■ **Task to carry out**
Retype, without changes, every line from the line that contains "right knee: (341, 359)" through the final line of the records. Exclude pictures.

[Stored data entries]
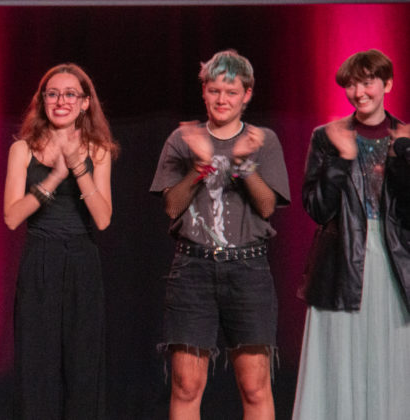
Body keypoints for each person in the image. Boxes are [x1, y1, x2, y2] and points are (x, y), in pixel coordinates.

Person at [149, 50, 290, 420]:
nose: (222, 99)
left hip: (248, 269)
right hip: (192, 269)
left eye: (231, 92)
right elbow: (172, 207)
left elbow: (266, 207)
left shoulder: (263, 140)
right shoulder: (182, 140)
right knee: (186, 385)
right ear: (204, 92)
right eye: (214, 91)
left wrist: (243, 164)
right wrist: (202, 166)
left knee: (255, 386)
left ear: (247, 94)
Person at [292, 49, 410, 420]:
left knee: (391, 357)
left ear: (387, 85)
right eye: (352, 85)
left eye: (367, 83)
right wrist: (341, 160)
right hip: (341, 263)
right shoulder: (326, 137)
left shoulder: (406, 138)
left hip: (395, 263)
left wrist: (404, 155)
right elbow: (316, 208)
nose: (359, 93)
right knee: (341, 359)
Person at [4, 63, 118, 419]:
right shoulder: (23, 149)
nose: (61, 101)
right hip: (40, 258)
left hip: (82, 260)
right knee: (36, 369)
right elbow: (11, 217)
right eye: (52, 94)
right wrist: (53, 178)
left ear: (85, 103)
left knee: (83, 368)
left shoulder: (98, 150)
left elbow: (102, 219)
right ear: (42, 101)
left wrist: (77, 167)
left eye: (70, 94)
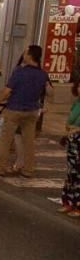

■ **Exercise response**
right knee: (341, 359)
Person at [4, 63, 118, 419]:
right shoulder: (23, 149)
nose: (61, 101)
right hip: (40, 258)
left hip: (82, 260)
right knee: (36, 369)
right elbow: (11, 217)
right eye: (52, 94)
right wrist: (53, 178)
left ear: (85, 103)
left knee: (83, 368)
left shoulder: (98, 150)
left elbow: (102, 219)
right ear: (42, 101)
left wrist: (77, 167)
left eye: (70, 94)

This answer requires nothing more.